- WHAT NEEDS TO BE DONE:
Only one stretch of the listing below is wanted: the line with "- 核心始终收紧，保护腰椎" and all lines after it. Reproduce that stretch exactly.

- EXTRACTED RECORDS:
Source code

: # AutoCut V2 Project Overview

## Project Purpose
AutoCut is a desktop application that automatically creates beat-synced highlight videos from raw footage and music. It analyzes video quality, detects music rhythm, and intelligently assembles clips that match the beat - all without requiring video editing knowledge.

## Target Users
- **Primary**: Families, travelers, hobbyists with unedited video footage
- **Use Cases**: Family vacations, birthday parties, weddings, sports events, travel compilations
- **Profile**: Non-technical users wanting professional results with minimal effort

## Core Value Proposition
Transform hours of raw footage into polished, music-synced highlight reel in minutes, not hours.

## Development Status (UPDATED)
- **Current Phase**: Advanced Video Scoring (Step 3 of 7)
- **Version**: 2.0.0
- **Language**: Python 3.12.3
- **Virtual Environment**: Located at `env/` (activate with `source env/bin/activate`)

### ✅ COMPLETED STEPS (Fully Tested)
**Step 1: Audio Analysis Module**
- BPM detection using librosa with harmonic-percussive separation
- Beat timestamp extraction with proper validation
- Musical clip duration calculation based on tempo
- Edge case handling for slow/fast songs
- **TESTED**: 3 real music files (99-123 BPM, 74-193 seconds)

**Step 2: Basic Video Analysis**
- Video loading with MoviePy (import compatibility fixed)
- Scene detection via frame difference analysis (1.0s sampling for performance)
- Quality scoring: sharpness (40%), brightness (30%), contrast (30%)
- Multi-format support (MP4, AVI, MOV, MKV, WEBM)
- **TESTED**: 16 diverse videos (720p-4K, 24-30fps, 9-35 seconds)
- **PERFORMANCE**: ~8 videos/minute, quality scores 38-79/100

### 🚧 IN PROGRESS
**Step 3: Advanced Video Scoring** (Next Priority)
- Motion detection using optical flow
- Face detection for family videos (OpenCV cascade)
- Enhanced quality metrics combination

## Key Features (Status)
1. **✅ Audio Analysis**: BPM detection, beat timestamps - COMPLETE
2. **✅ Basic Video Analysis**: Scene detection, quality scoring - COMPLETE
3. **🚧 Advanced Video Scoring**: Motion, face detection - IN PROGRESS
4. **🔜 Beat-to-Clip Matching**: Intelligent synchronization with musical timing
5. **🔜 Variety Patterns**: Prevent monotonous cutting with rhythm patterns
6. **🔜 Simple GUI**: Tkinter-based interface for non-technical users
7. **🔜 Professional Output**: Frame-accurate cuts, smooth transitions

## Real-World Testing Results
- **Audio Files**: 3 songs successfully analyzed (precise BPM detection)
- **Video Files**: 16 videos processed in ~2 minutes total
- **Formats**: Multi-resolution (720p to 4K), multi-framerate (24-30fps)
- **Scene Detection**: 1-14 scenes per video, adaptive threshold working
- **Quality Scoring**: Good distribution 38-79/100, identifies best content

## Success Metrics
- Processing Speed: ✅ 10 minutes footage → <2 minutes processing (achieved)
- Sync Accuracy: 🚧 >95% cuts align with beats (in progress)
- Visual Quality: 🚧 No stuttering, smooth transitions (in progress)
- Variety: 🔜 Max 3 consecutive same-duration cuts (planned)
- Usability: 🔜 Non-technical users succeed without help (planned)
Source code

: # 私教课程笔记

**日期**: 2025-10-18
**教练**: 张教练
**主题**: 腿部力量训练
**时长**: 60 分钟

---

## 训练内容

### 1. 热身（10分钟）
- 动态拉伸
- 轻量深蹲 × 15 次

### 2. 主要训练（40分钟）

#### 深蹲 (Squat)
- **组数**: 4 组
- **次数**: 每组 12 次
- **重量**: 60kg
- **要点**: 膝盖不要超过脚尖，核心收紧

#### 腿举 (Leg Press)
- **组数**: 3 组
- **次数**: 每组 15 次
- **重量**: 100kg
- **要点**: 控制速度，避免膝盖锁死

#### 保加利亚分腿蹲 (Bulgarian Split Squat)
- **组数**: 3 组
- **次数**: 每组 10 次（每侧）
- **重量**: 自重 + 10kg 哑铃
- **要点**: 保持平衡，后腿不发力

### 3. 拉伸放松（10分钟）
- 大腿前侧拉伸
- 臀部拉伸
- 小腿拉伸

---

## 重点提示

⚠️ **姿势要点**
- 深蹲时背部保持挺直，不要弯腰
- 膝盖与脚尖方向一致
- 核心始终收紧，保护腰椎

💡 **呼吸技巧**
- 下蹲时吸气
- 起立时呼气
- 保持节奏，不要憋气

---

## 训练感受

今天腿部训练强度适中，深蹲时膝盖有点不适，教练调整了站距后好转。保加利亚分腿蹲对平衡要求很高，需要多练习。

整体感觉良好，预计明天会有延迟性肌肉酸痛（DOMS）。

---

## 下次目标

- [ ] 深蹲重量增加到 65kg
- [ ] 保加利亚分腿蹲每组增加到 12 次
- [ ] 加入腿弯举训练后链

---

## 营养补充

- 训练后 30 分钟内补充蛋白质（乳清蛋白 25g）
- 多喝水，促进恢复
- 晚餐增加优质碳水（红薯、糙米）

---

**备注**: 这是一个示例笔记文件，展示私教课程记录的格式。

- REPLY TO THE TASK:
- 核心始终收紧，保护腰椎

💡 **呼吸技巧**
- 下蹲时吸气
- 起立时呼气
- 保持节奏，不要憋气

---

## 训练感受

今天腿部训练强度适中，深蹲时膝盖有点不适，教练调整了站距后好转。保加利亚分腿蹲对平衡要求很高，需要多练习。

整体感觉良好，预计明天会有延迟性肌肉酸痛（DOMS）。

---

## 下次目标

- [ ] 深蹲重量增加到 65kg
- [ ] 保加利亚分腿蹲每组增加到 12 次
- [ ] 加入腿弯举训练后链

---

## 营养补充

- 训练后 30 分钟内补充蛋白质（乳清蛋白 25g）
- 多喝水，促进恢复
- 晚餐增加优质碳水（红薯、糙米）

---

**备注**: 这是一个示例笔记文件，展示私教课程记录的格式。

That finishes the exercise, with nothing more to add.